Ride the Waves of Awareness
After my class this morning my students had very kind words which included comments about my improvement in communicating yogic wisdom during my classes. One student said my throat chakra was on fire and perhaps I had to lose my voice to go within and find my voice. I found this very prophetic for many reasons.
1- As a child my voice was shut down a lot by the adults around me and my feelings invalidated. This was an inspiration seed that led me to working with children. For many years the children that I worked with were delayed in their communication and it was part of my work to help them "find their voice" in a world that didn't understand them. 2- Due to my upbringing my throat chakra has always been rather unstable. Either speaking my truth all up in your face or shutting down and not being able to speak up when overwhelmed. This contributed to years of dysfunctional communication in intimate relationships. Recently through awareness and self study I have been able to become more balanced in this area. 3- For a very long time I have wanted to become a better Yoga teacher because Yoga has given me so much and I seek to share that with others. To do this I practice, study, teach, and constantly ask The Universe for guidance. I ask for clarity as to how to use all of the
experiences and challenges that I have lived through as a way to help others on their paths to healing.
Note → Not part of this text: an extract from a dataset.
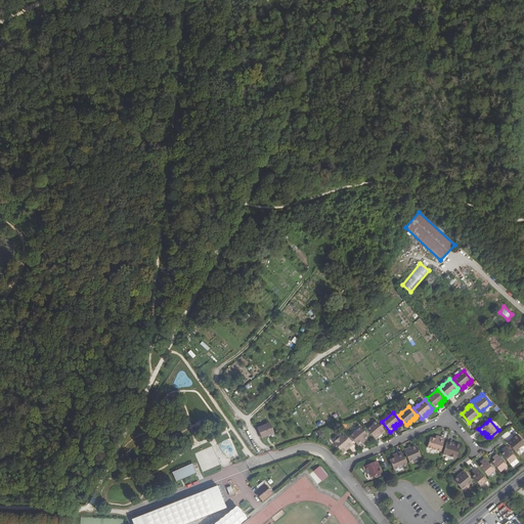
[(376,439),(379,437),(378,436),(381,433),(382,434),(385,432),(385,430),(378,421),(370,427),(366,430),(376,439)]
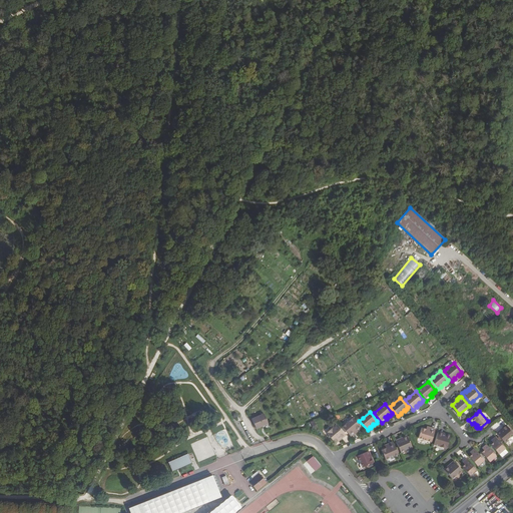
[(258,432),(270,427),(264,414),(251,419),(258,432)]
In recent days I have seen growth and progress in myself when it comes to the messages I am communicating through my teaching- which feels pretty sweet. To then have students see it and comment on it makes my heart burst open in gratitude.The human part of me is very impatient when it comes to wanting answers and immediate results. Being on a spiritual journey has helped to ease the anxiety and fears but they surely aren't gone and the work definitely hasn't been easy.
Awareness comes in waves, healing comes in cycles, and growth comes in stages. Today I practice contentment for exactly where I am and gratitude for how far I have come.